PROBLEM DESCRIPTION: Your task is to copy every line of the records below that contains "from".

AVAILABLE DATA:
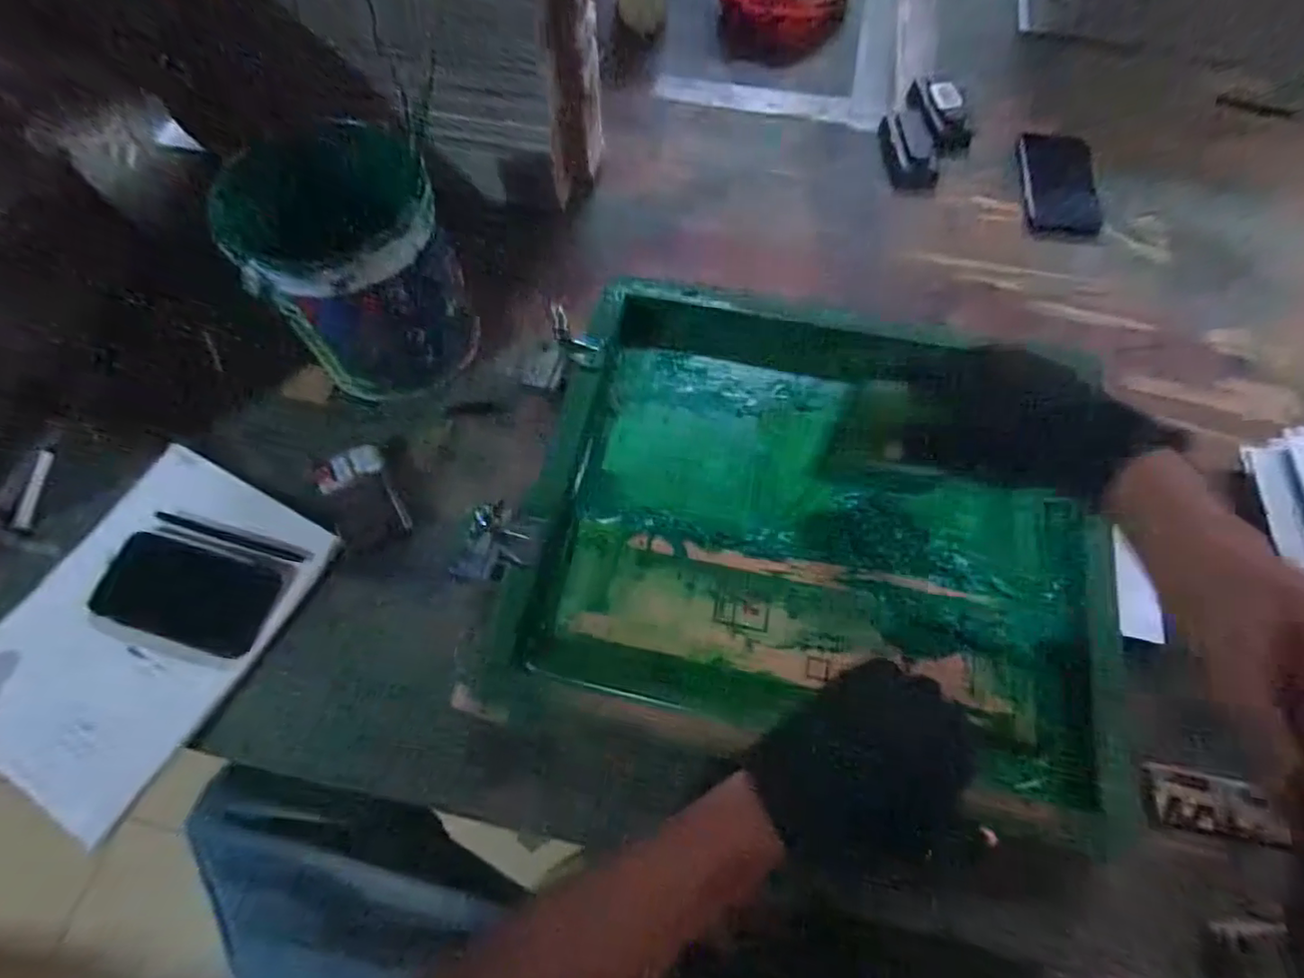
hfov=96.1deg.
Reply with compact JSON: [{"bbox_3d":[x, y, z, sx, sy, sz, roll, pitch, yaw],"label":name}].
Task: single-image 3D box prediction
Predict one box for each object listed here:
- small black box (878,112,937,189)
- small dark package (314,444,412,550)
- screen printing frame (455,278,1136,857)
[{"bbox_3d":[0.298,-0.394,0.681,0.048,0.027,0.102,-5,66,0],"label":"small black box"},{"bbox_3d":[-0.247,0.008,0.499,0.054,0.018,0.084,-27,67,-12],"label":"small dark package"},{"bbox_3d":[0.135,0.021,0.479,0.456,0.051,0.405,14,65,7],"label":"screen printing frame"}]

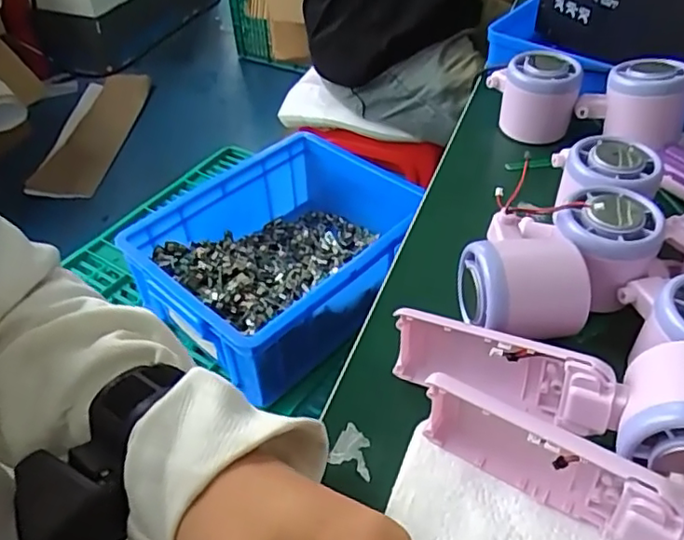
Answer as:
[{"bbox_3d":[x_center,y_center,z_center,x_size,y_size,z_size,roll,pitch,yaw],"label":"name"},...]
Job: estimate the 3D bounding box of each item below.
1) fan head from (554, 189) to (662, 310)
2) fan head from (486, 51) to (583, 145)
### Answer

WRITTEN RESPONSE:
1) fan head from (554, 189) to (662, 310)
2) fan head from (486, 51) to (583, 145)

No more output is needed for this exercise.